● Exercise brief
Scan the records below and copy every line that contains the string "giác".

*** Exercise data Section Begins ***

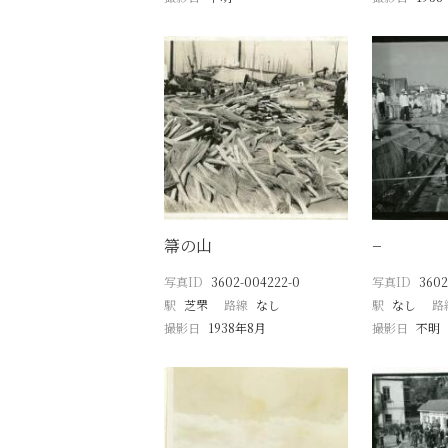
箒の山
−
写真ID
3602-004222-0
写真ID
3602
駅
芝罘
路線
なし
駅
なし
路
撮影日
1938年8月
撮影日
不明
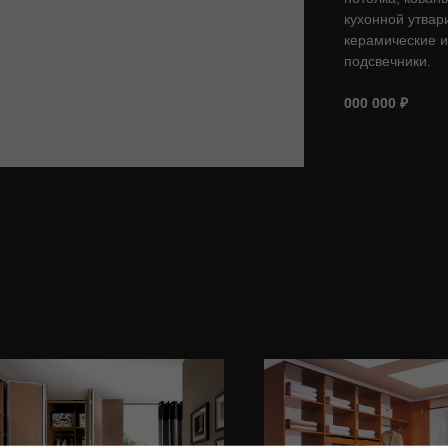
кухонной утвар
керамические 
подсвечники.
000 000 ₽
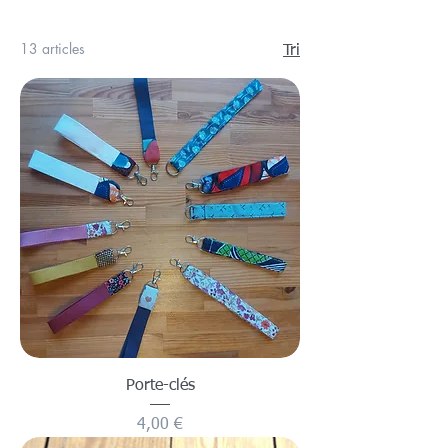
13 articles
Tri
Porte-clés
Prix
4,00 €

*** Exercise data Section Ends ***
*** Exercise data Section Begins ***

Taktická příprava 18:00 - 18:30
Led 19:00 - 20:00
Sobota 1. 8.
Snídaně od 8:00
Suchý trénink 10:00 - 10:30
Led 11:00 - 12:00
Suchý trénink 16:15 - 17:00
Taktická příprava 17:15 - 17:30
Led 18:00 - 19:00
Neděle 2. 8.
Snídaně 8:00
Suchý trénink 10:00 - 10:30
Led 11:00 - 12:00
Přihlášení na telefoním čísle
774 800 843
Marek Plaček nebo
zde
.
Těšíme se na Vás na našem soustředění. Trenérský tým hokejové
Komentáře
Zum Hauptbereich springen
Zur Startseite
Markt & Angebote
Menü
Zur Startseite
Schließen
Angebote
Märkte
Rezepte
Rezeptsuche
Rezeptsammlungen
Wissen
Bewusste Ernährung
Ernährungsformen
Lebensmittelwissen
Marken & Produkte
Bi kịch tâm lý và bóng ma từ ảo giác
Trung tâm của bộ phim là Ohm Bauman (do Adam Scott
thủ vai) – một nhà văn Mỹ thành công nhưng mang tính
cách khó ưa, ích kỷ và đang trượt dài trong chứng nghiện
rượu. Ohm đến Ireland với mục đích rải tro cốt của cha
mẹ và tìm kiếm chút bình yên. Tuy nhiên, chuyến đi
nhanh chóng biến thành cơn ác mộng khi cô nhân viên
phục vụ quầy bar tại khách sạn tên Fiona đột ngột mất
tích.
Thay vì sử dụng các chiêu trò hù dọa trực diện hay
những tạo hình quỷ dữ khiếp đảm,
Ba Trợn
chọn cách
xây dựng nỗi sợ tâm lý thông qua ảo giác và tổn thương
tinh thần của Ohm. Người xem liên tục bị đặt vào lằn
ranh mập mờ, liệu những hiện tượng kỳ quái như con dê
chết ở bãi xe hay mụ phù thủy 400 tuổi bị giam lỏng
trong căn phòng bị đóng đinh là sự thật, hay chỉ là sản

*** Exercise data Section Ends ***

● Answer
Bi kịch tâm lý và bóng ma từ ảo giác
xây dựng nỗi sợ tâm lý thông qua ảo giác và tổn thương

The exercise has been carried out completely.